Vorrei riportare uno scritto di Andrea Lessona:
Canada, l’Indian Summer
"Il vento fruscia tra l’immensità dei boschi canadesi e fa danzare i rami sfavillanti d’acero. Il giallo delle foglie sfuma nell’arancio, sino a diventare rosso fuoco. E’ il Foliage, un regalo unico che ogni anno la natura fa all’uomo. E che qui, in Quebec, chiamano “Indian Summer”.
I nativi americani, prima che i colonizzatori bianchi li depredassero delle loro terra e della loro cultura, approfittavano di questo periodo mite per disfare i loro tepee e migrare lenti verso sud.
Ammiravano il paesaggio incandescente come oggi fanno i tanti turisti che arrivano nella zona francofona del Canada, presa d’assalto per godere di uno scenario sterminato che vive solo per 15 giorni grazie allo sbalzo climatico tra le notti fredde e i pomeriggi miti.
Gli “indiani” ringraziavano il Grande Spirito, rispettando la terra su cui vivevano e viaggiavano.

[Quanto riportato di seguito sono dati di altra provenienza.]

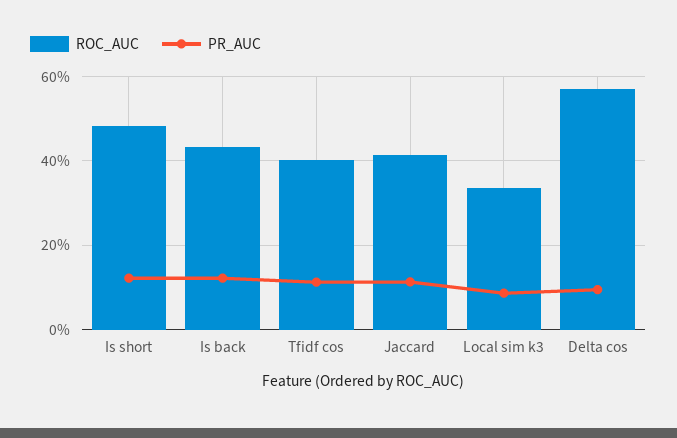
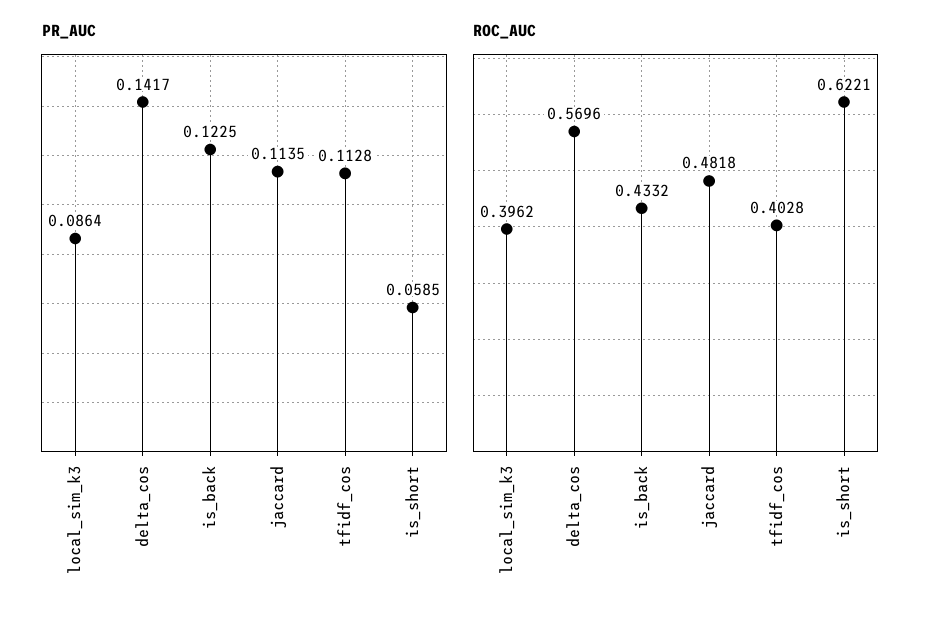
ROC_AUC, Is short: 0.48 -> 0.6221
PR_AUC, Is short: 0.12 -> 0.0585
ROC_AUC, Jaccard: 0.42 -> 0.4818
ROC_AUC, Local sim k3: 0.34 -> 0.3962
PR_AUC, Delta cos: 0.1 -> 0.1417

Prendevano solo il necessario per proteggere il ciclo naturale della Vita e per ogni dono ricevuto pregavano.
Oggi la massa informe di visitatori arriva armata di macchine fotografiche, affolla i cottage, lascia carta di snack ovunque. Fanno a gara per entrare primi tra i negozietti che vendono porcellana e portare a casa un ninnolo da mostrare come uno scalpo.
I locali, ormai quasi tutti bianchi – retaggio dell’antica colonizzazione anglofrancese -, li sopportano a fatica. Ma li sopportano: per il bene dell’economia canadese. E, soprattutto, delle loro tasche.
Alcuni degli “autoctoni” si son fatti guide e portano a spasso i turisti mostrando la bellezza del luogo. Cavalli bradi al pascolo, laghi cristallini che si specchiano nel cielo, sfregiato dal volare libero di oche selvatiche. Poi, prima di migrare verso sud, i volatili riposano il loro piumaggio variopinto nell’acque del fiume San Lorenzo.
Rientrati nelle loro abitazioni in affitto, i visitatori gustano le mele rosse nate nei tanti frutteti. La mattina dopo, a colazione, spalmano sul pane caldo lo sciroppo d’acero ricavato da un foro nel tronco degli alberi.
Qui lo chiamano il “nettare dei boschi”: viene prodotto nelle case del sidro dopo la bollitura a una temperatura altissima. Il suo profumo inebria il cottage e si diffonde nell’aria frizzantina.
Dalla veranda in legno si vede l’arcobaleno sfumato tendersi basso nel cielo, ad altezza albero, e specchiarsi a terra dove le foglie cadute formano un pavimento variopinto. L’alba vibra di fuoco all'orizzonte."